• What the task asks:
Read the data below line by line and copy each one with "mère" in it.

• Data:
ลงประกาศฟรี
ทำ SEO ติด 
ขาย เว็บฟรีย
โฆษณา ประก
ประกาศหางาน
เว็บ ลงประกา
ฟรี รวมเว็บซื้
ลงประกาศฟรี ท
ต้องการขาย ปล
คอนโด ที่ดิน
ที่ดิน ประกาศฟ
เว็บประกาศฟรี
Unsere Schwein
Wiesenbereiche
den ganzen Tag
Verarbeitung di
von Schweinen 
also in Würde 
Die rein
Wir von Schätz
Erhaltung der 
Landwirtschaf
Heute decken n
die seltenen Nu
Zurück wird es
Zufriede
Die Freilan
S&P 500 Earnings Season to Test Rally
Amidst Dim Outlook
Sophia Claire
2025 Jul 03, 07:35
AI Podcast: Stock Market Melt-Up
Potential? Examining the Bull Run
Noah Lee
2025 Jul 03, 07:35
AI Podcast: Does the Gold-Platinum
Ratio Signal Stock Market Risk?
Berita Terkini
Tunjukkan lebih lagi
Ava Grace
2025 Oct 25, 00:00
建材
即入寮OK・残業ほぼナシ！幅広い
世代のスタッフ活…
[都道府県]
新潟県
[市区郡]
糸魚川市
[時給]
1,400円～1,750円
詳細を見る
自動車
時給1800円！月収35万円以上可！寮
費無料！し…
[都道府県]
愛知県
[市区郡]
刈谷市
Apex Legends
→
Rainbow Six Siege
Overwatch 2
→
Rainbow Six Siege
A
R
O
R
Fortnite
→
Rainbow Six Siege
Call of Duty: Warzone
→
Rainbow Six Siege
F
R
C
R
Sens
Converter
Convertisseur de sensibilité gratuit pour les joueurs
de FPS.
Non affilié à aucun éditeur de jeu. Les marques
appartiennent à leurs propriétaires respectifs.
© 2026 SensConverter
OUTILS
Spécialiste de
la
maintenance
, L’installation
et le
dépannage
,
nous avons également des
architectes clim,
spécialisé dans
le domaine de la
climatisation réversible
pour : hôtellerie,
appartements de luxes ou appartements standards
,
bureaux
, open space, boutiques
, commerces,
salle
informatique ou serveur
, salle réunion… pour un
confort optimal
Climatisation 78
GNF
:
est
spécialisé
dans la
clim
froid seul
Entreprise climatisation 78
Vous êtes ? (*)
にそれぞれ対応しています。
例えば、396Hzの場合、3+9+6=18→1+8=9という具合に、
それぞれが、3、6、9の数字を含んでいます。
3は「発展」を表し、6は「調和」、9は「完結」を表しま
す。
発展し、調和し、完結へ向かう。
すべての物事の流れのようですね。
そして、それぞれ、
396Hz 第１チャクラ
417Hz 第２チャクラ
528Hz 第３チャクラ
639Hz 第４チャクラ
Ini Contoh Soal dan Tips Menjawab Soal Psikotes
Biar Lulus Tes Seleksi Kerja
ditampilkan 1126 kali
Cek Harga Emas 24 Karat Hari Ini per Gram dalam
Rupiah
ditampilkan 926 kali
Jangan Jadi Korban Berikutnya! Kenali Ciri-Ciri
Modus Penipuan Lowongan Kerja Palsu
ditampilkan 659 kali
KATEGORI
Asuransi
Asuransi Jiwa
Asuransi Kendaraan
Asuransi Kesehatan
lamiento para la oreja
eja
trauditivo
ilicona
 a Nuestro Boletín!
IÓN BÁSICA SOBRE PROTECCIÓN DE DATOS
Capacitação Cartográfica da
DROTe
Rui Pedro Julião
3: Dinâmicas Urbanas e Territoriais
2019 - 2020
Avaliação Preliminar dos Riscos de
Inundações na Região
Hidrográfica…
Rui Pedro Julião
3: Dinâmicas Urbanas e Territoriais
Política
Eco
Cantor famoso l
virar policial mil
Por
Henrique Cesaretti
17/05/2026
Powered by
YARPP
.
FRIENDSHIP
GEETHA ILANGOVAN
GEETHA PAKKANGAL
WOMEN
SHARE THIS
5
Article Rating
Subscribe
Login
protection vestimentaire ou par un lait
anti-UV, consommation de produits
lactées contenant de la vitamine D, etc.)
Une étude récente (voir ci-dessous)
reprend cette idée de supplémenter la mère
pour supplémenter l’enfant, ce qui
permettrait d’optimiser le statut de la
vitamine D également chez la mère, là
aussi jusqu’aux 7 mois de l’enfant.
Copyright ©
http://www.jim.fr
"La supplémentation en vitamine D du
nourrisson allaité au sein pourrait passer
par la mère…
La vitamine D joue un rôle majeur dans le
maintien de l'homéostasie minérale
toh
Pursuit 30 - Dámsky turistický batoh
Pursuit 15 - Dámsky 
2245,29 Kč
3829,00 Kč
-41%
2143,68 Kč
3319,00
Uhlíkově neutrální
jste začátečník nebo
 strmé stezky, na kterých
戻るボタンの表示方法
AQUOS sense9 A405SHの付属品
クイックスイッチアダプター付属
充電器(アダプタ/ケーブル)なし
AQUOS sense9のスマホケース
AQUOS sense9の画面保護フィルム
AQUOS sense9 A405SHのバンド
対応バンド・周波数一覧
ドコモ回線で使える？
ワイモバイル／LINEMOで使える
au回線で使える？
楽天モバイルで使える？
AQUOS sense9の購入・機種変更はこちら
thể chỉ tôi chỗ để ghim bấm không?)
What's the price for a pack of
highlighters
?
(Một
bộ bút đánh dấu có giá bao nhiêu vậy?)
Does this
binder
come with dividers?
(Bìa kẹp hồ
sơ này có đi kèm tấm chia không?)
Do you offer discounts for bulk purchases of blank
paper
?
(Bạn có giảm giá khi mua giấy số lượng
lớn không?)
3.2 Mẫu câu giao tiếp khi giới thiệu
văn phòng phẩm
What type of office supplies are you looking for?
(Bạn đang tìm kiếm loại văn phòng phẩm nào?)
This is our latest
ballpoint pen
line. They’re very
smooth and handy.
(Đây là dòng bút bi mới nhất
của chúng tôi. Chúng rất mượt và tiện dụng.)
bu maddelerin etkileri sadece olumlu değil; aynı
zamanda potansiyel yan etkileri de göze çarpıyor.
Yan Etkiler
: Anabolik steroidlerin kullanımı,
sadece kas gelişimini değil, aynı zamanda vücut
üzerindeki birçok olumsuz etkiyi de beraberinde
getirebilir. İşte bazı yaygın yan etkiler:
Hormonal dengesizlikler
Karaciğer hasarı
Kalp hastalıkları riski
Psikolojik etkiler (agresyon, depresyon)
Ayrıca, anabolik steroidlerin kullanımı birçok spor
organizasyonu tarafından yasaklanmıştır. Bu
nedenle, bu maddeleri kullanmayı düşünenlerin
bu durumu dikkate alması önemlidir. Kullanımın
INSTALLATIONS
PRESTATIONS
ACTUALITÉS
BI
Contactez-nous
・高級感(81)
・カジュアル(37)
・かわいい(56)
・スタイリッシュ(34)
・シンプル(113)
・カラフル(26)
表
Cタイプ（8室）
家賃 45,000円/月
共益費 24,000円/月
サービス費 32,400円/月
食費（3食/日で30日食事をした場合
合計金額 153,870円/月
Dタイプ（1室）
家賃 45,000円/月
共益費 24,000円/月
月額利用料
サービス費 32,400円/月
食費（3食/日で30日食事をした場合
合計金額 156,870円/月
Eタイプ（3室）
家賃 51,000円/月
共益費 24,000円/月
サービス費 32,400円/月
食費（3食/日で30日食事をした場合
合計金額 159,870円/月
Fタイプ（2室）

• Response area:
reprend cette idée de supplémenter la mère
vitamine D également chez la mère, là
par la mère…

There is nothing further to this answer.